Localization of promyelocytic leukemia (PML) bodies in the nucleus of human lymphocytes using hybrid light and x-ray imaging. (A) Transmitted light microscope image of a lymphocyte showing localization of PML bodies in the nucleus, labeled using gold-enhanced FluoroNanogold® secondary antibodies. (B) Localization of PML bodies in the nucleus of a lymphocyte from the same population of cells seen using cryo x-ray tomography. This is a maximum intensity projection image of all orthoslices from the tomographic reconstruction showing only the segmented nucleus. (C) The same image seen in ‘B’ with distribution of PML bodies highlighted by gold dots. (D) One orthoslice from the tomographic reconstruction shown in ‘B, C’ showing two PML bodies (red arrows). (E) One orthoslice from control nucleus processed in parallel, omitting only the primary antibody labeling step. (F) One orthoslice from the tomographic reconstruction of a live, unlabeled, rapidly frozen lymphocyte for comparison.
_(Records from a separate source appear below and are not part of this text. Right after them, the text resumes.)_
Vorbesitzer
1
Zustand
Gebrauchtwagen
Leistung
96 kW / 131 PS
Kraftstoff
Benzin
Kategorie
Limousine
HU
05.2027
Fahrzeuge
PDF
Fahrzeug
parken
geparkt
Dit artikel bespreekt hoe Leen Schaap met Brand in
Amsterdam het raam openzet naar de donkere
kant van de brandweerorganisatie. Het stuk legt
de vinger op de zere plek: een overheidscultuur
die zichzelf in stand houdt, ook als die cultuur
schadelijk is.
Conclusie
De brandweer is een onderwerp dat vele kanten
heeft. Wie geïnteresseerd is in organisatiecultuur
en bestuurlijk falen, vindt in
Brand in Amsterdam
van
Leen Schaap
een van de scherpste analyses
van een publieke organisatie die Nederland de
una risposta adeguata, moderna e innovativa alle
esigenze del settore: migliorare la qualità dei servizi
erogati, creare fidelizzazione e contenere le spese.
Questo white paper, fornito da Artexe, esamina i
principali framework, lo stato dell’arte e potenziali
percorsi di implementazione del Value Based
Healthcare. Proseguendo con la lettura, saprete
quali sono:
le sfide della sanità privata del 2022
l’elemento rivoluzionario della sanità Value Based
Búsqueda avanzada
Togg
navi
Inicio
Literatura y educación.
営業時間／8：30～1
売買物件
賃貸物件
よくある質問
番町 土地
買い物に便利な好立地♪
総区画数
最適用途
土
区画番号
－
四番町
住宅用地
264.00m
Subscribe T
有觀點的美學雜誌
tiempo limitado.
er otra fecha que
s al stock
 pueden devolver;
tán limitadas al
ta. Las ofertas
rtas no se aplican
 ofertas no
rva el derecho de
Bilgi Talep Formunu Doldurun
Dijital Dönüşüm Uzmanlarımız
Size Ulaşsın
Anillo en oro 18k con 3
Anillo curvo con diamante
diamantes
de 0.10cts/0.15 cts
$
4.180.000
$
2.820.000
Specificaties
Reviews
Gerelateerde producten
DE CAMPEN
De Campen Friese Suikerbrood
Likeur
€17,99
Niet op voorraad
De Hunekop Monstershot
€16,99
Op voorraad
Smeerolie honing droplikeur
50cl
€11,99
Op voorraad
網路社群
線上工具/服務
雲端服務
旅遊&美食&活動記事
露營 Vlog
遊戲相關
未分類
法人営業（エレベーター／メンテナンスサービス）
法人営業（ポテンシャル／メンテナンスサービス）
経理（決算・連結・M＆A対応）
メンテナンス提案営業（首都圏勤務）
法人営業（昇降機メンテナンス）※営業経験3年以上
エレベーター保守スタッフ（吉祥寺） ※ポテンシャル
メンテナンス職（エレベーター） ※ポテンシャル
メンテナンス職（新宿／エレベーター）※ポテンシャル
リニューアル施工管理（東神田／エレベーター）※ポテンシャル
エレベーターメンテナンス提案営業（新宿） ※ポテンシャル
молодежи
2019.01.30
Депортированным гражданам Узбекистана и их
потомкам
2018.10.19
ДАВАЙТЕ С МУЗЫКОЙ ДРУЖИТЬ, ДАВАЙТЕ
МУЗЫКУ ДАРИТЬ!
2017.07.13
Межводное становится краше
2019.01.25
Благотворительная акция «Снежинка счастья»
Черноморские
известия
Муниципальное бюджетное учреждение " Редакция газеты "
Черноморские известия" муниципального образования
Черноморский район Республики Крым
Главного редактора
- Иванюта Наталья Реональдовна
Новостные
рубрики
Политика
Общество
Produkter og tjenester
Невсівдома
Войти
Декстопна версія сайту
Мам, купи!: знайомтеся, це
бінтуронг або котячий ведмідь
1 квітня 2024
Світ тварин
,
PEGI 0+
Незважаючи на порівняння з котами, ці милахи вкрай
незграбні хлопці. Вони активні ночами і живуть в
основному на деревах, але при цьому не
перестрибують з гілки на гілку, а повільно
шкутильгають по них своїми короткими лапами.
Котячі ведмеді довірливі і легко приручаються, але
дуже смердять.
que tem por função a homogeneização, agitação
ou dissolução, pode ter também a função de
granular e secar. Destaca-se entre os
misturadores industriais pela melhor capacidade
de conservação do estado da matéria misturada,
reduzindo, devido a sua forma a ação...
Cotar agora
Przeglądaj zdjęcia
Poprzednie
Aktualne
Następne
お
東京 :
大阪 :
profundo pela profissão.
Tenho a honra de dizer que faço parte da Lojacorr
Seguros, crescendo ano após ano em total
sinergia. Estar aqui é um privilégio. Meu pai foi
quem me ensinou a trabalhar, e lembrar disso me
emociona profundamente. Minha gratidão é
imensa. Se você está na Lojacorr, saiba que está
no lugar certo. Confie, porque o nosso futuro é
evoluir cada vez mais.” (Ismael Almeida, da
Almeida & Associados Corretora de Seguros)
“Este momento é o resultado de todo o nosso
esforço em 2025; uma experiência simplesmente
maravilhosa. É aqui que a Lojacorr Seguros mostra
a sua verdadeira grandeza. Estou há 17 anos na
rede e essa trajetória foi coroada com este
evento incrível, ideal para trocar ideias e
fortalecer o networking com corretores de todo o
The nucleus is outlined in red and contains well-defined heterochromatin and a nucleolus (yellow arrow) that are not seen in ‘B – E’, presumably due to extensive processing for antibody labeling. (G) Labeled antibodies are easily identified using the Linear Absorption Coefficient (LAC), since only the gold enhanced particles they have a LAC > 0.6 μm-1, as seen in the plot of all voxels in the nucleus after aldehyde fixation (black dashed line), aldehyde fixation plus secondary antibodies (red solid line), and gold enhancement of antibodies (light blue solid line). Scale bars = 2 μm.